• _Data under study_
━━━━━━━━━━

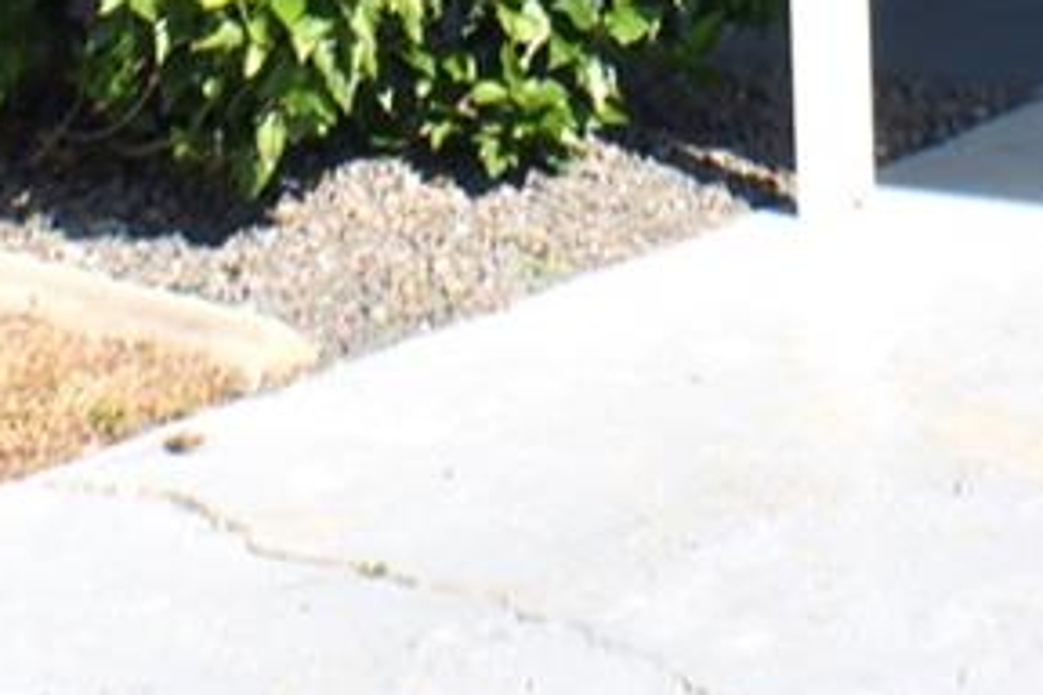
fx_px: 5556
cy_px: -985
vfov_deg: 6.8
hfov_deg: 10.7
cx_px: 895
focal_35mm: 192
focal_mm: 23
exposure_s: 1/200
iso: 100
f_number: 9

━━━━━━━━━━

• _Task to complete_
Word for word, please reproduce each entry above and leave out every picture.

• _Exercise output_
fx_px: 5556
cy_px: -985
vfov_deg: 6.8
hfov_deg: 10.7
cx_px: 895
focal_35mm: 192
focal_mm: 23
exposure_s: 1/200
iso: 100
f_number: 9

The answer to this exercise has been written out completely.